100 local government officials call for more renewable energy

Days before Israel’s biggest natural gas field starts commercial operation, environment committee heads join 112 scientists calling on energy minister to rethink natural gas use

Sue Surkes is The Times of Israel's environment reporter

An aerial view of solar panels near the southern resort city of Eilat. (Moshe Shai/FLASH90)
An aerial view of solar panels near the southern resort city of Eilat. (Moshe Shai/FLASH90)

Around 100 elected officials who chair local government environment committees throughout the country on Monday joined 112 leading scientists by calling on Energy Minister Yuval Steinitz to rethink expanding the use of natural gas and instead set far more ambitious goals for renewable energy.

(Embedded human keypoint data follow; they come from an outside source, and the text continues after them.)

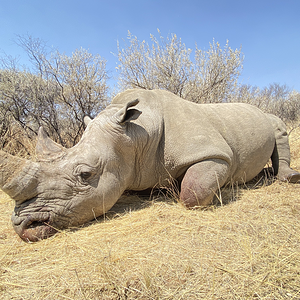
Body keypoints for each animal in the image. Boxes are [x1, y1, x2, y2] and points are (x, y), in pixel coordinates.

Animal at [0, 89, 298, 241]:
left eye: (85, 174)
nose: (21, 226)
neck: (136, 134)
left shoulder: (215, 153)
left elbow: (192, 192)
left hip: (264, 116)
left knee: (277, 124)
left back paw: (287, 178)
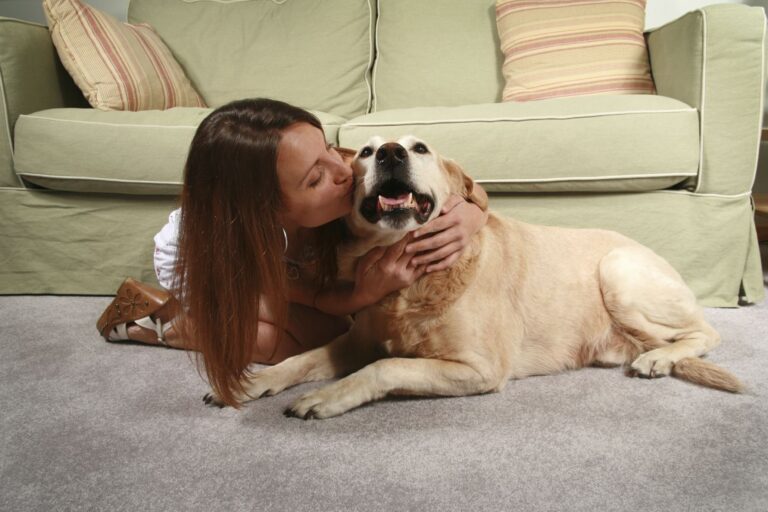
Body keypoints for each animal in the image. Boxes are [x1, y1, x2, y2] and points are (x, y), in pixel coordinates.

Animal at [201, 134, 740, 418]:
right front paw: (252, 382)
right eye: (365, 152)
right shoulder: (355, 340)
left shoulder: (477, 367)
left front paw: (327, 397)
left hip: (618, 272)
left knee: (705, 332)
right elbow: (300, 360)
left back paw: (660, 359)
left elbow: (384, 367)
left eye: (420, 148)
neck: (409, 282)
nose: (391, 151)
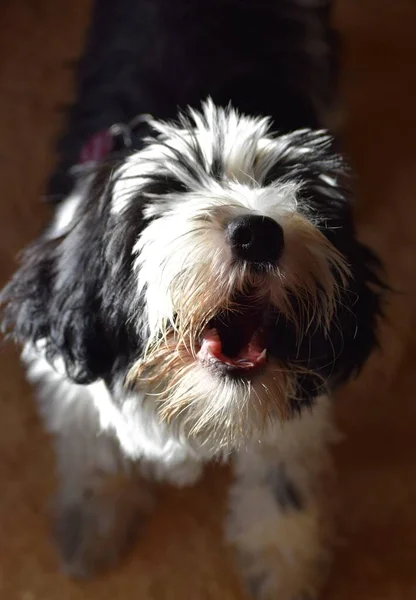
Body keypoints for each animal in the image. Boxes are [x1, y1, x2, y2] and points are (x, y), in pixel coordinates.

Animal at [0, 0, 384, 596]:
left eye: (298, 190)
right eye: (164, 192)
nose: (258, 232)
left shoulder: (301, 407)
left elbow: (282, 484)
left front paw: (283, 566)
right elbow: (93, 454)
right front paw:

The signatories belong to the Forum for Heads of Environmental Committees in Local Government.

“In our role as heads of environmental committees and holders of portfolios dealing with the environment and sustainability in local government, we will act within the mandate given to us by the public to encourage the use of renewable energy for the sake of a cleaner, cheaper and more dispersed energy economy,” they wrote.

Last month, a letter to Steinitz signed by 112 scientists quoted research indicating that natural gas is similar to coal in terms of its effect on global warming.

A government decision two years ago to construct 16 gas-fired power stations “locks in for decades old technologies and assumptions that are no longer valid regarding the economic benefits of natural gas relative to a cleaner, less expensive and more dispersed energy system,” they said.

Energy Minister Yuval Steinitz (Yonatan Sindel/Flash90)

Signatories to the scientists’ letter included Nobel laureate Yisrael Robert Aumann of Jerusalem’s Hebrew University; Israel Prize winners Dan Yakir of the Weizmann Institute and Tel Aviv University’s Gedeon Dagan; leading solar energy expert Abraham Kribus of Tel Aviv University; Ofira Ayalon of Haifa University, coordinator and project manager of the Israeli Climate Change Information Center set up by the Environmental Protection Ministry; and Alon Tal, chair of Tel Aviv University’s Public Policy Department and a veteran environmental activist.

With commercial production about to start at the massive Leviathan natural gas field, Steinitz envisages that more than 80 percent of the country’s energy will come from natural gas by 2030.